• WHAT YOU SHOULD DO: Rewrite the listing from the line containing "How many times" through the line containing "True or false: Total", inclusive, with "Total time" replaced by "Overall time" and nothing else changed. Leave the pictures out of your answer.

• MATERIAL SUPPLIED:
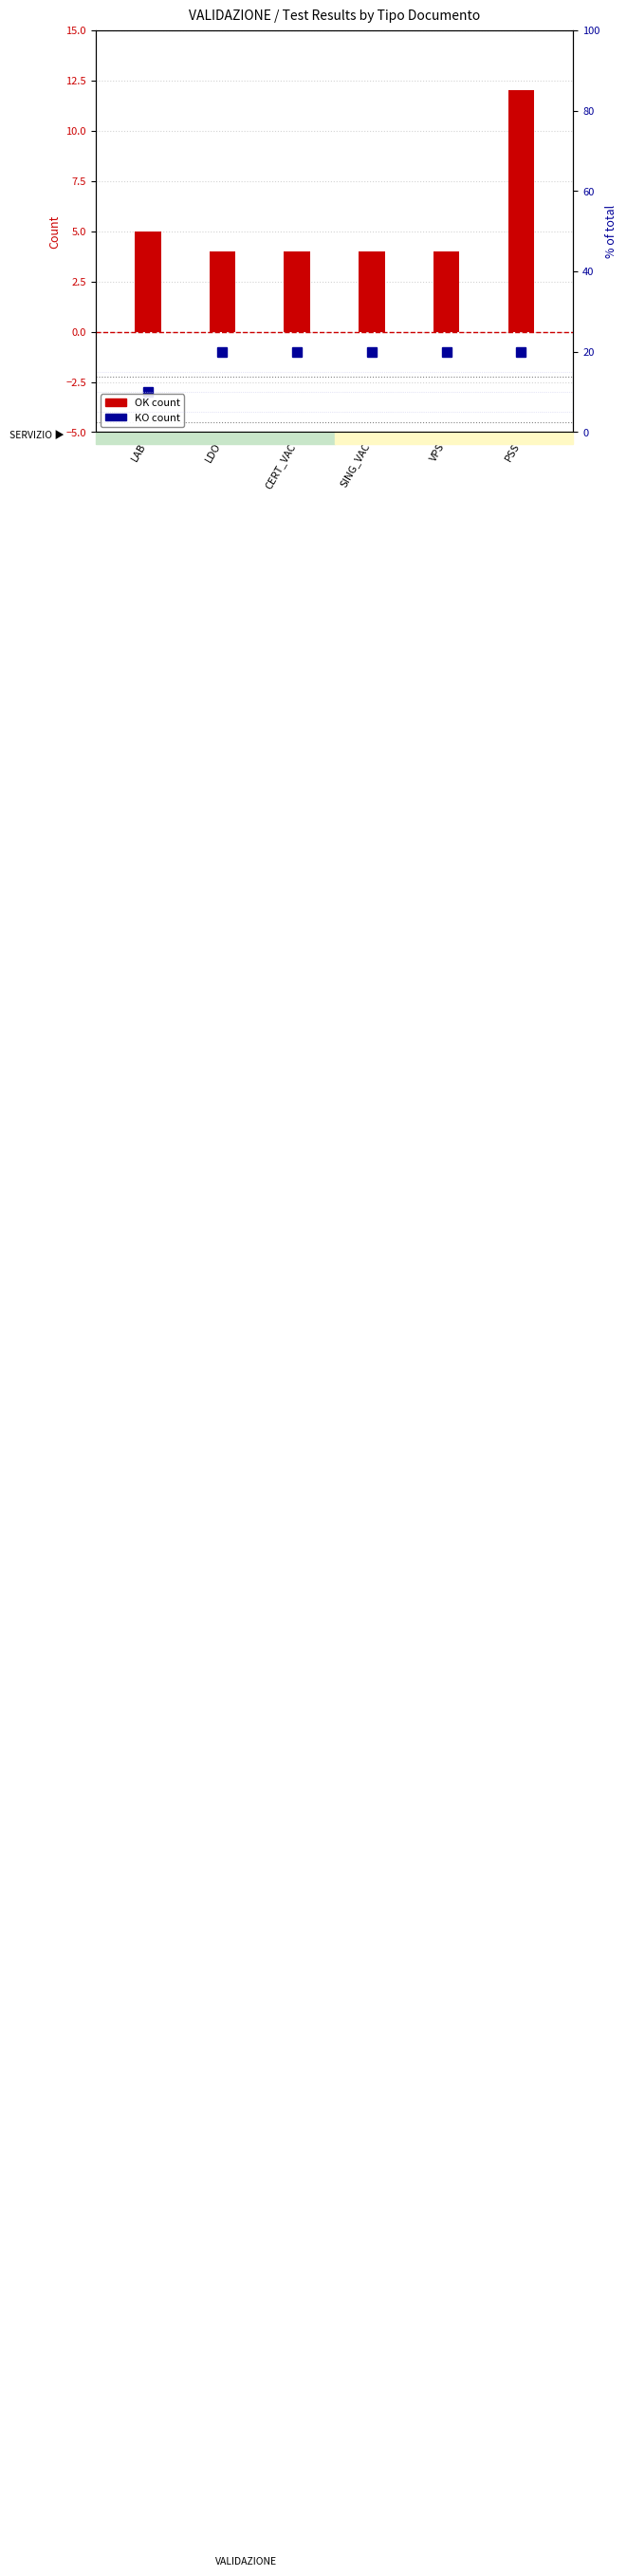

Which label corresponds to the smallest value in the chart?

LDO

---

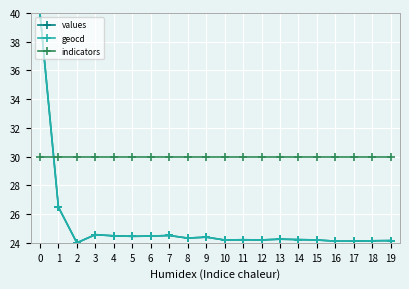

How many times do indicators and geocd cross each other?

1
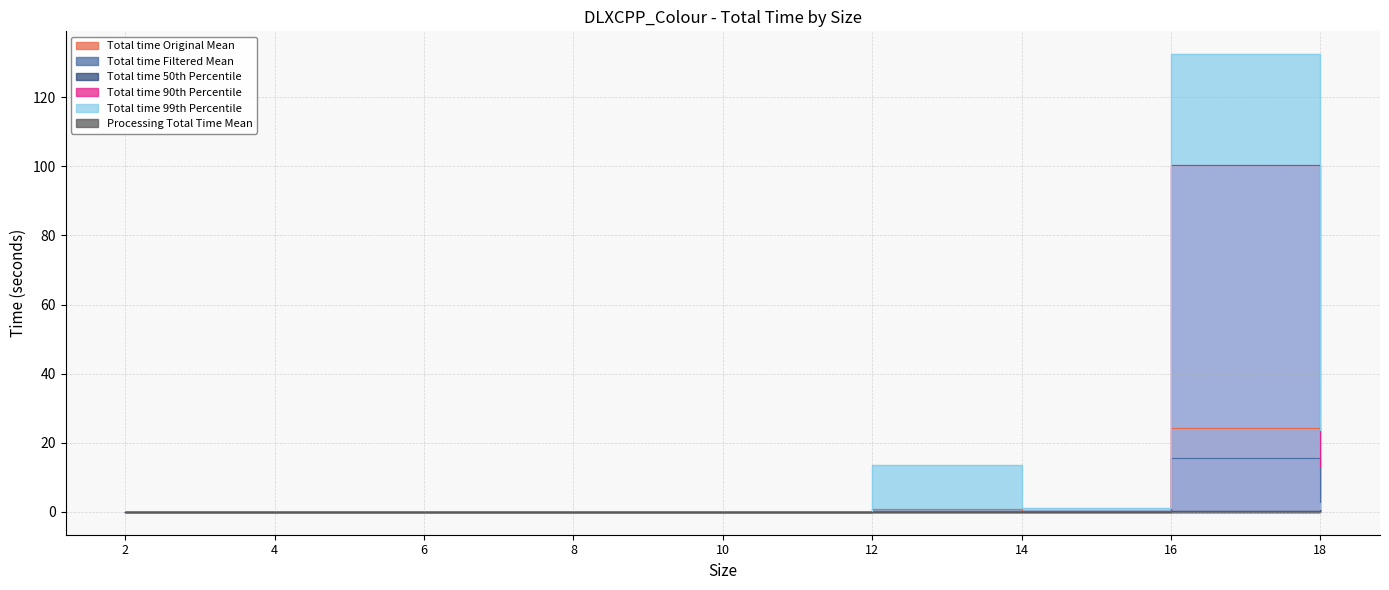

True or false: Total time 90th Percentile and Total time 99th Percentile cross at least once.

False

==

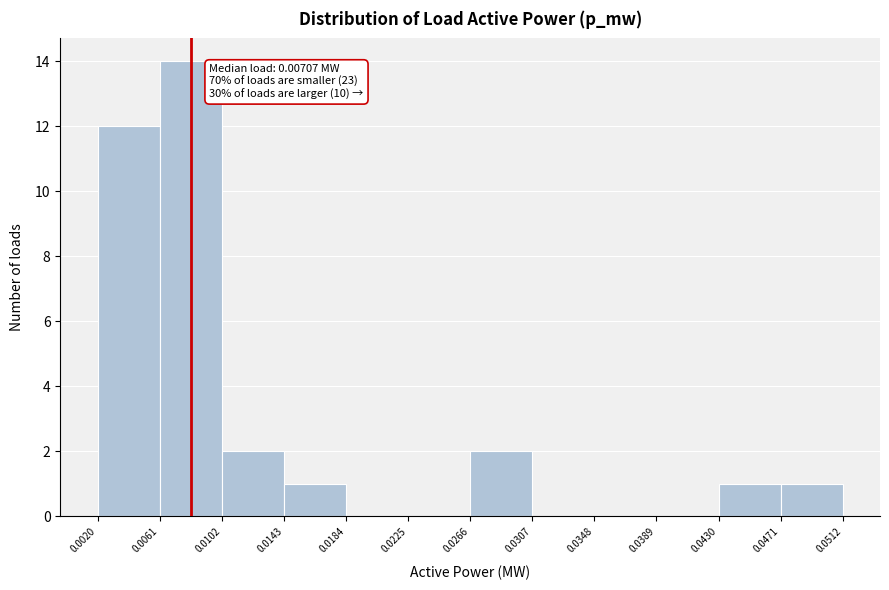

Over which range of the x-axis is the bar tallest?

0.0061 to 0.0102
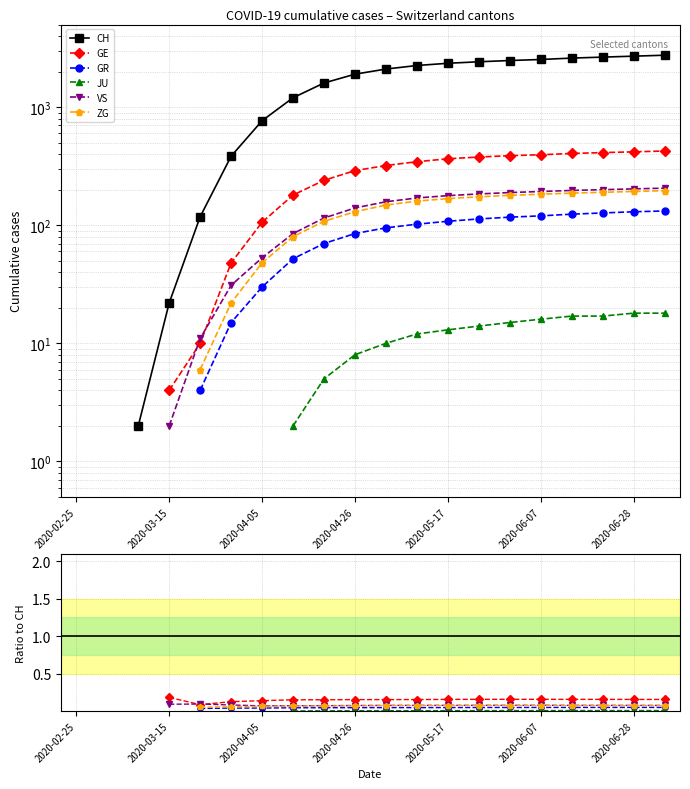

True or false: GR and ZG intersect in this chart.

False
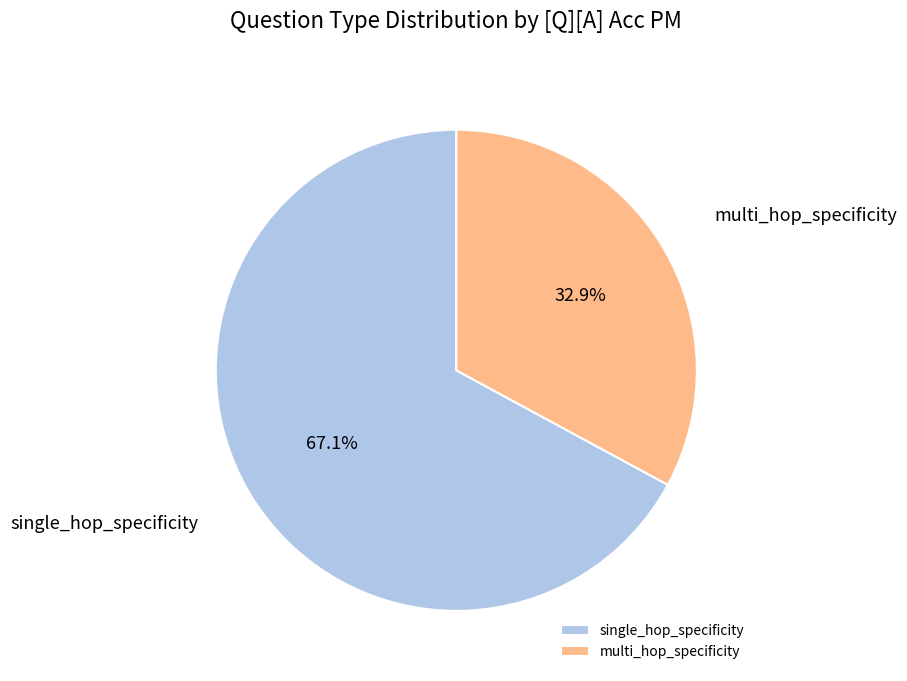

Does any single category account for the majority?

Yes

• RESULT OF THIS TASK:
How many times do indicators and geocd cross each other?

1

True or false: Overall time 90th Percentile and Overall time 99th Percentile cross at least once.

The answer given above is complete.